True to the White Sox' ironic history, the man who holds the team's single-season records for home runs, RBI, total bases and extra-base hits was only in Chicago for two years: Albert Belle.
So, it's not a conspiracy that the White Sox have gotten so little attention for so long. At least the Cubs had stars who stayed at Wrigley Field long enough to have an identity. In the last 50 years, half the Cubs' history, Ernie Banks, Sammy Sosa, Billy Williams, Ron Santo, Ryan Sandberg and Mark Grace all had more than 1,000 RBI in their Wrigley years.
No wonder the hard core of White Sox fans, loyal as it is, remains so small. Even this year, with the White Sox winning 99 games and sitting in first place every day of the season, the Nats outdrew them by 4,804 per game.
Of course, U.S. Cellular Field, with its vertigo-inducing 38-degree slope in the upper decks, does not help. When the White Sox' new home opened in 1991, it was the first of the "new wave" of ballparks. Not bad, everybody said. The next year, Camden Yards opened and Chicago's new yard was instantly out of style. Talk about White Sox luck.
At least if the White Sox can finally win the club's first Series since 1917, the franchise's despicable anonymity may finally start to end. (Did somebody around here pick the Astros?) Those in search of White Sox omens certainly don't have far to look. Last season's champions, the Red Sox, had not won a Series since 1918.

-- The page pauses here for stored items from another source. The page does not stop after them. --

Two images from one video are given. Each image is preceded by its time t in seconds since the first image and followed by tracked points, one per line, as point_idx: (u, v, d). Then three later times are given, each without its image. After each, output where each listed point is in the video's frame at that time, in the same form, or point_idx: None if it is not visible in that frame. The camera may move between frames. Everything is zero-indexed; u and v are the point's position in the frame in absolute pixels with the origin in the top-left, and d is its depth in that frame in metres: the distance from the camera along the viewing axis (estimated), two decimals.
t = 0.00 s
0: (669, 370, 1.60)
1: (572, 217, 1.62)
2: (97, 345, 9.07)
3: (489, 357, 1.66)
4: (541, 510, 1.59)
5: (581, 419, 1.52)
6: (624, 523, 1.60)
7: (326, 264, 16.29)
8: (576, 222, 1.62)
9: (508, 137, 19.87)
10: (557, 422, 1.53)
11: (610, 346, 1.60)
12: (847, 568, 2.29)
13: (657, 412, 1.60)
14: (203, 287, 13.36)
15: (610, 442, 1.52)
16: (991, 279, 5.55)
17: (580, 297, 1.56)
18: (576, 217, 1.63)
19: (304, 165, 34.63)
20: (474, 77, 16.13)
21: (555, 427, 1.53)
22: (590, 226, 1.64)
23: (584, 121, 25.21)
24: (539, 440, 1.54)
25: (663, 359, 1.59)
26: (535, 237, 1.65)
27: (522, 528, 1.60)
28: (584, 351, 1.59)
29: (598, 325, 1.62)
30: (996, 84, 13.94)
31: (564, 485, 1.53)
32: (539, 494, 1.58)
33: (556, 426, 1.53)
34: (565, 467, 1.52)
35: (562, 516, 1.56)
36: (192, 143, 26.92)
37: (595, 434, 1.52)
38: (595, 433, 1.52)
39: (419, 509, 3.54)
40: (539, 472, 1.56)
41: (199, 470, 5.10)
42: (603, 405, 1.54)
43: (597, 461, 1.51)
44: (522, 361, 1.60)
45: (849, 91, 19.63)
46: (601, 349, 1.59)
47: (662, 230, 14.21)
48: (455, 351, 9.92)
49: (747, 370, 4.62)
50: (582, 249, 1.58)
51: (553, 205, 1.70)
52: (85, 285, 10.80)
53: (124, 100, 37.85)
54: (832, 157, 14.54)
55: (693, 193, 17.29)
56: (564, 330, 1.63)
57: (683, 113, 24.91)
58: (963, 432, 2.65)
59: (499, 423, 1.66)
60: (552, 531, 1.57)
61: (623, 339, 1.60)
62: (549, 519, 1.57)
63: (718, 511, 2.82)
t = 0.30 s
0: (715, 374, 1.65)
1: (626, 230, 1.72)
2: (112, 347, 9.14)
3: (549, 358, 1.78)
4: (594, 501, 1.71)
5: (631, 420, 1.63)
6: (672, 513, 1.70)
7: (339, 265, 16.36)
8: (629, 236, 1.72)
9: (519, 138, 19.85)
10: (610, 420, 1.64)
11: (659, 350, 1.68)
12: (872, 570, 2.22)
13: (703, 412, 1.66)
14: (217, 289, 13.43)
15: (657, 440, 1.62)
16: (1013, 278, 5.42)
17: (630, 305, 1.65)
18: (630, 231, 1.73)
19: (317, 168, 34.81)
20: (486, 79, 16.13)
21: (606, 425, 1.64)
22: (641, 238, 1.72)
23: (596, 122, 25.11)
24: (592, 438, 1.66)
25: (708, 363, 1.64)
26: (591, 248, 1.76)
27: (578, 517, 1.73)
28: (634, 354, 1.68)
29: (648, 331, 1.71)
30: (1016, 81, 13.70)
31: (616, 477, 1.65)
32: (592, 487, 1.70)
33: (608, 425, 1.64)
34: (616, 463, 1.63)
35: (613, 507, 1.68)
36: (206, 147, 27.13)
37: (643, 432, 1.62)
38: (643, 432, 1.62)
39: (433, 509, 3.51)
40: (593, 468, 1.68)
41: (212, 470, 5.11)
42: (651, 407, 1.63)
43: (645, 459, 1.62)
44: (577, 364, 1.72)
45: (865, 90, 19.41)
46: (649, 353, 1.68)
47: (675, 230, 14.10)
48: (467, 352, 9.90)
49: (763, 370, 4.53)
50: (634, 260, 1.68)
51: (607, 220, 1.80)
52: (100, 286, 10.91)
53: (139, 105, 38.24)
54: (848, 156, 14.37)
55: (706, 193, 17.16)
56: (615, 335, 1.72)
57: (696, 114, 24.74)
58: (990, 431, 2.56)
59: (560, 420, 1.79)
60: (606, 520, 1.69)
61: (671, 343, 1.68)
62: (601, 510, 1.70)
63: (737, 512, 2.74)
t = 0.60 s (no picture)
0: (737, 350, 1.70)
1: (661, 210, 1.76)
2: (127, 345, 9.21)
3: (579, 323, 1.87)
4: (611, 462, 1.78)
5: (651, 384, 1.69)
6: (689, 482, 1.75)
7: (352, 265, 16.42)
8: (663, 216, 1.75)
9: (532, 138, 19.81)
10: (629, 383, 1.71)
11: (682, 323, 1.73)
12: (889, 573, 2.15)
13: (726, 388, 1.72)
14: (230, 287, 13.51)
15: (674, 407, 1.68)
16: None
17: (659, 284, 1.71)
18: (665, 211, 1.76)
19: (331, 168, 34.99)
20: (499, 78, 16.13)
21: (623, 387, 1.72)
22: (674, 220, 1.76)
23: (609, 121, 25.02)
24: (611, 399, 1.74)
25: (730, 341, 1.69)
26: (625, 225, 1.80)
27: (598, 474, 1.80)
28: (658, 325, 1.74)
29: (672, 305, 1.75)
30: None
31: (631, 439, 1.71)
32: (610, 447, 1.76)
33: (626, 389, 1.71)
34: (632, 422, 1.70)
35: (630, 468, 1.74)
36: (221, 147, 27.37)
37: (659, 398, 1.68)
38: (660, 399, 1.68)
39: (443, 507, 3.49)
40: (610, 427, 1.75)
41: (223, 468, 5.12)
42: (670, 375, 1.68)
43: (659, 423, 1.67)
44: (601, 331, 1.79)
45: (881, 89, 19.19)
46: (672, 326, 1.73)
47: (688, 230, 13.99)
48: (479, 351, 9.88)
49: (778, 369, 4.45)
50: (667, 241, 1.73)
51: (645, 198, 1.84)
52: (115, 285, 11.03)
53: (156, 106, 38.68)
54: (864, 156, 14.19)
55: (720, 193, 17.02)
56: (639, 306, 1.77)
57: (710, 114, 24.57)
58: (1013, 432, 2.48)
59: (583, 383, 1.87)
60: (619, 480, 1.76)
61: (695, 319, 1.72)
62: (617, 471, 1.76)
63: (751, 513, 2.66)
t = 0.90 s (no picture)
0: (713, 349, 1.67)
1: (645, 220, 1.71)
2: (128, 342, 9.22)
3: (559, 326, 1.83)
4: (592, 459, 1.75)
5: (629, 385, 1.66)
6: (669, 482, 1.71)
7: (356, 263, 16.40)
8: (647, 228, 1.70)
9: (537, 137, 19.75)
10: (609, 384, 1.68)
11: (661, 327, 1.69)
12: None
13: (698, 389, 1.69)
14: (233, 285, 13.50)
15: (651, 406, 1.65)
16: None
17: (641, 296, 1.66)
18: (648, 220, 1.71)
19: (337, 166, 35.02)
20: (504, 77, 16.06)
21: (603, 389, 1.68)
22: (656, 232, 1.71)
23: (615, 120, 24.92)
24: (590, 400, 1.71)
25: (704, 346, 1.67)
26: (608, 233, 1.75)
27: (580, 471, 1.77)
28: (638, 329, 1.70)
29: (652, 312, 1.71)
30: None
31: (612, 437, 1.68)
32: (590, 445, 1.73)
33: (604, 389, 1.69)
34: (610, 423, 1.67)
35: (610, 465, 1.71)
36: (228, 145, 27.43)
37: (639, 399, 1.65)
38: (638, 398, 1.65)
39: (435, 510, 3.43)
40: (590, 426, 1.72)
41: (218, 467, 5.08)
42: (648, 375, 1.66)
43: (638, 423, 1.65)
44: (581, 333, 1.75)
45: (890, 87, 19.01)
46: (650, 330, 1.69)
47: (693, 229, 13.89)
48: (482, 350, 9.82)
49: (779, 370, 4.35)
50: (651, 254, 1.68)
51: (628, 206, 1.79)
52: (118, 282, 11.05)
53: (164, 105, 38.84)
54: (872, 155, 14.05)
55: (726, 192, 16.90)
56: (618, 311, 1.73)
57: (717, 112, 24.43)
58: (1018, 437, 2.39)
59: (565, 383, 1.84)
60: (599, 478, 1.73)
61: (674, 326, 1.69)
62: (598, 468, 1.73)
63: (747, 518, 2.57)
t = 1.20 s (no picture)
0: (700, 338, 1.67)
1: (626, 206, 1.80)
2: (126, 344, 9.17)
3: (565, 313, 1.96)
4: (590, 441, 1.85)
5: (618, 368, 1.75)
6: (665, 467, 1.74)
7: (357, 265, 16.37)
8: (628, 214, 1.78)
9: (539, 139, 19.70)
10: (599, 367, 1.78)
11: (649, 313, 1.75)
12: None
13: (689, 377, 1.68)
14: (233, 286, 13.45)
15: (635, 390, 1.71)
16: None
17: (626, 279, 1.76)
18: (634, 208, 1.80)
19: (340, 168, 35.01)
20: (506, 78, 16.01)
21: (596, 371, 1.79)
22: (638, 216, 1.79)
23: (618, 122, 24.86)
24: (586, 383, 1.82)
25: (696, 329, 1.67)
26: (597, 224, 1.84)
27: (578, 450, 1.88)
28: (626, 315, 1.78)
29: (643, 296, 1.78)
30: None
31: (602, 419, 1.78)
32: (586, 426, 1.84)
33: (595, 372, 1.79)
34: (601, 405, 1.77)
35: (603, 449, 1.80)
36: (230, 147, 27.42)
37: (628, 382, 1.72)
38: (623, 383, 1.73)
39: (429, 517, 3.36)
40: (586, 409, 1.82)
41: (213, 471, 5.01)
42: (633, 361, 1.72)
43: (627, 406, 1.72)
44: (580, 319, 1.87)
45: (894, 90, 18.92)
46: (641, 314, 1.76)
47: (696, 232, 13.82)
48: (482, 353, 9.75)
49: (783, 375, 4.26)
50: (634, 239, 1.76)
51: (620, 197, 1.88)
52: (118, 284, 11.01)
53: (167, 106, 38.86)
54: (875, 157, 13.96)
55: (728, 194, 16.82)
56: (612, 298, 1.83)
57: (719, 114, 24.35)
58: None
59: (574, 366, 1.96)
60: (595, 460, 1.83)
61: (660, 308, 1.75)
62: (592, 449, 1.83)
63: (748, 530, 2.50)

The bizarre linkage between the two Sox is hard to miss. The Red Sox were adored and endured by New England for a century. The White Sox were ignored by the Midwest, in favor of various Cards and Cubs, for just as long.
Now, finally, the world's smallest bandwagon is accepting passengers. All you need to get a seat is prove that your White Sox loyalty is more than a month old. Name any of the three Sox managers in the 12 years before Ozzie Guillen arrived last year.
Tick tock, tick tock. Time's up.
Gene Lamont, Terry Bevington and Jerry Manuel are delighted to welcome all three of you aboard.